Рудольфи между тем глотал страницу за страницей, и я тщетно пытался узнать, какое впечатление роман производит на него. Лицо Рудольфи ровно ничего не выражало.
Когда он сделал антракт, чтобы протереть стекла очков, я к сказанным уже глупостям прибавил еще одну:
- А что говорил Ликоспастов о моем романе?
- Он говорил, что этот роман никуда не годится, - холодно ответил Рудольфи и перевернул страницу. ("Вот какая сволочь Ликоспастов! Вместо того, чтобы поддержать друга и т. д.")
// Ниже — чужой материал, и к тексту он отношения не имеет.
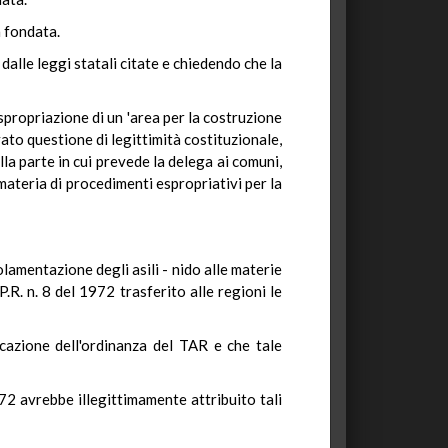
a fondata.
dalle leggi statali citate e chiedendo che la
spropriazione di un 'area per la costruzione
ato questione di legittimità costituzionale,
lla parte in cui prevede la delega ai comuni,
n materia di procedimenti espropriativi per la
amentazione degli asili - nido alle materie
.R. n. 8 del 1972 trasferito alle regioni le
icazione dell'ordinanza del TAR e che tale
972 avrebbe illegittimamente attribuito tali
В час ночи мы выпили чаю, а в два Рудольфи дочитал последнюю страницу.
Я заерзал на диване.
- Так, - сказал Рудольфи.
Помолчали.
- Толстому подражаете, - сказал Рудольфи.
Я рассердился.
- Кому именно из Толстых? - спросил я. - Их было много... Алексею ли Константиновичу, известному писателю, Петру ли Андреевичу, поймавшему за границей царевича Алексея, нумизмату ли Ивану Ивановичу или Льву Николаичу?
- Вы где учились?
Тут приходится открыть маленькую тайну. Дело в том, что [я] окончил в университете два факультета и скрывал это.
- Я окончил церковно-приходскую школу, - сказал я, кашлянув.
- Вон как! - сказал Рудольфи, и улыбка тронула слегка его губы.
Потом он спросил:
- Сколько раз в неделю вы бреетесь?
- Семь раз.
- Извините за нескромность, - продолжал Рудольфи, - а как вы делаете, что у вас такой пробор?
- Бриолином смазываю голову. А позвольте спросить, почему вас это...
- Бога ради, - ответил Рудольфи, - я просто так, - и добавил: - Интересно. Человек окончил приходскую школу, бреется каждый день и лежит на полу возле керосинки. Вы - трудный человек! - Затем он резко изменил голос и заговорил сурово: - Ваш роман Главлит не пропустит, и никто его не напечатает. Его не примут ни в "Зорях", ни в "Рассвете".
- Я это знаю, - сказал я твердо.
- И тем не менее я этот роман у вас беру, - сказал строго Рудольфи (сердце мое сделало перебой), - и заплачу вам (тут он назвал чудовищно маленькую сумму, забыл какую) за лист. Завтра он будет перепечатан на машине.
- В нем четыреста страниц! - воскликнул я хрипло.
- Я разниму его на части, - железным голосом говорил Рудольфи, - и двенадцать машинисток в бюро перепечатают его завтра к вечеру.
Тут я перестал бунтовать и решил подчиниться Рудольфи.
- Переписка на ваш счет, - продолжал Рудольфи, а я только кивал головой, как фигурка, - затем: надо будет вычеркнуть три слова - на странице первой, семьдесят первой и триста второй.